INFORMATION SUPPLIED:
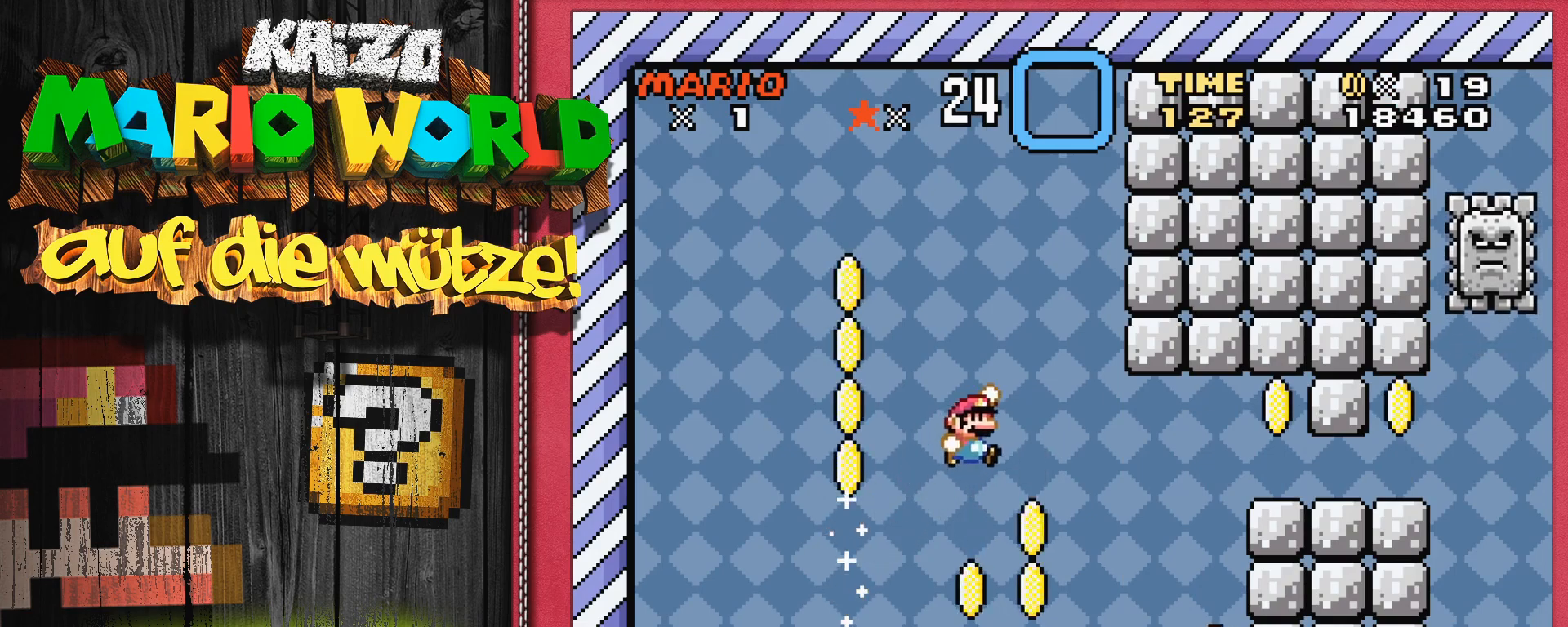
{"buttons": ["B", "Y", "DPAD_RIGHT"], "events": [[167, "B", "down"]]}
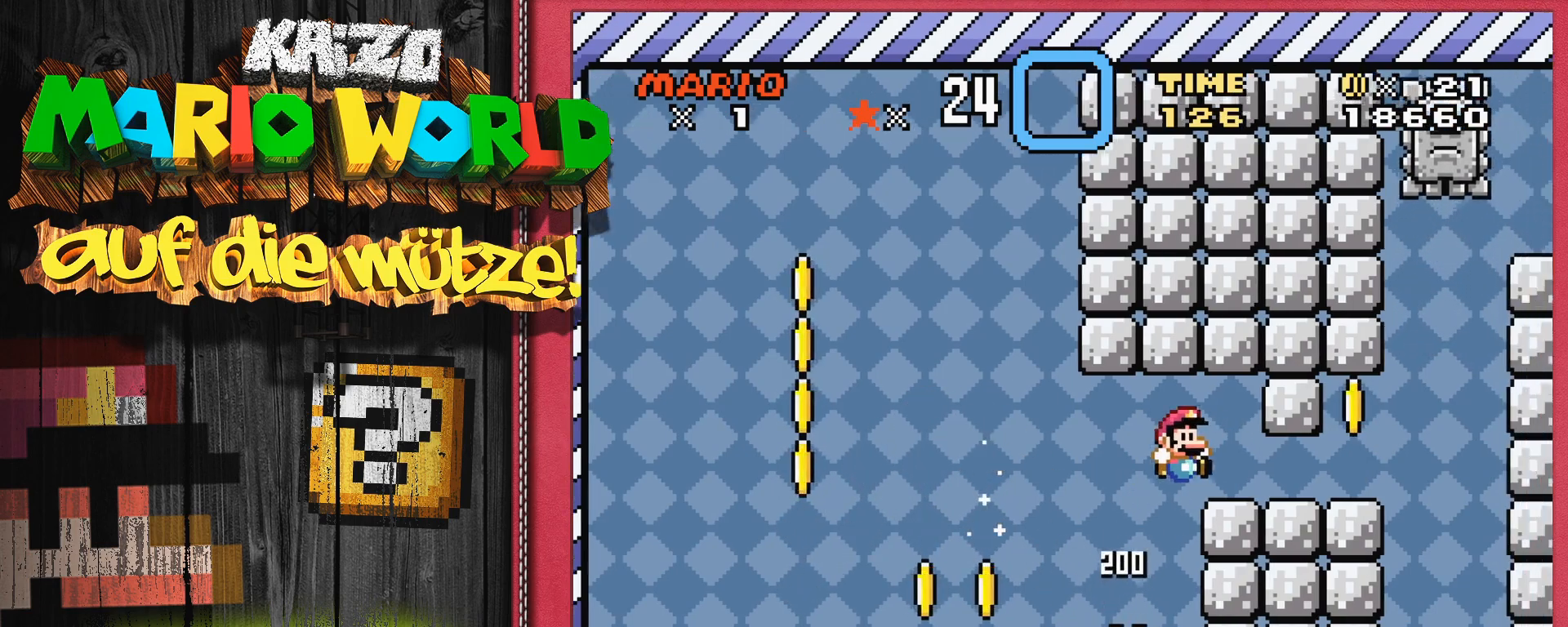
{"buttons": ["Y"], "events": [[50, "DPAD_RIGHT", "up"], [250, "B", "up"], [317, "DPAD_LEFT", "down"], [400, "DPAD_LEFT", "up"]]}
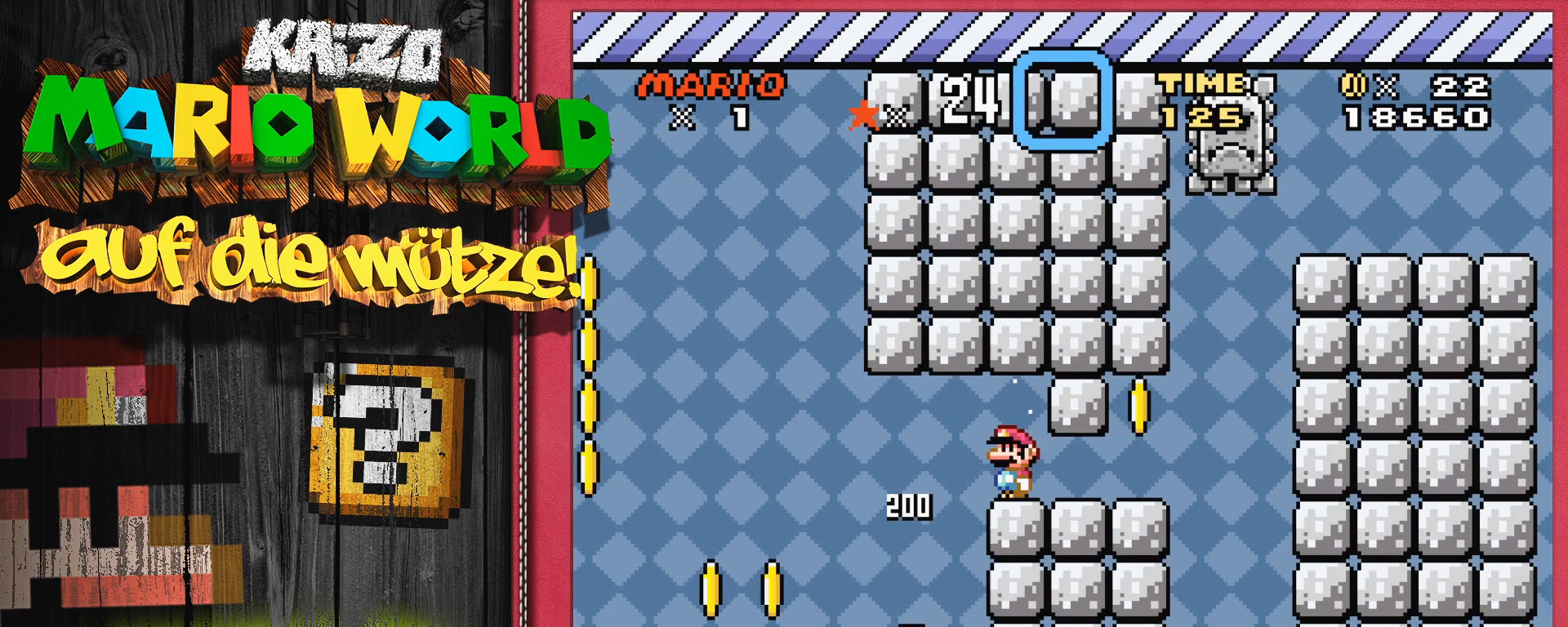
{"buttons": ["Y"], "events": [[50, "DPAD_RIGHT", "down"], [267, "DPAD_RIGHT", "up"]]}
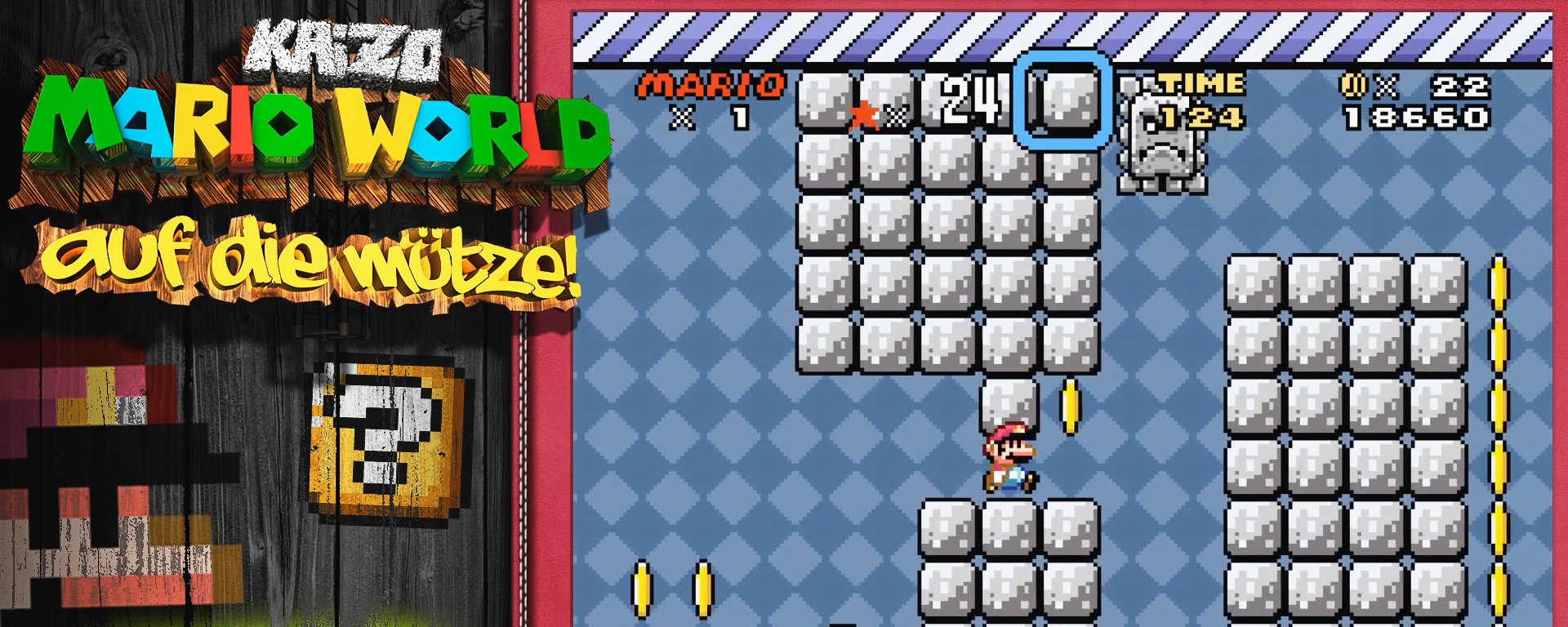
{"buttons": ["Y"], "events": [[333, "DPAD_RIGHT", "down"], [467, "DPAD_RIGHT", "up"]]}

AIM OF THE EXERCISE: Leave out the pictures and give the rest of the material again, unaltered.

COMPLETED TASK:
{"buttons": ["B", "Y", "DPAD_RIGHT"], "events": [[167, "B", "down"]]}
{"buttons": ["Y"], "events": [[50, "DPAD_RIGHT", "up"], [250, "B", "up"], [317, "DPAD_LEFT", "down"], [400, "DPAD_LEFT", "up"]]}
{"buttons": ["Y"], "events": [[50, "DPAD_RIGHT", "down"], [267, "DPAD_RIGHT", "up"]]}
{"buttons": ["Y"], "events": [[333, "DPAD_RIGHT", "down"], [467, "DPAD_RIGHT", "up"]]}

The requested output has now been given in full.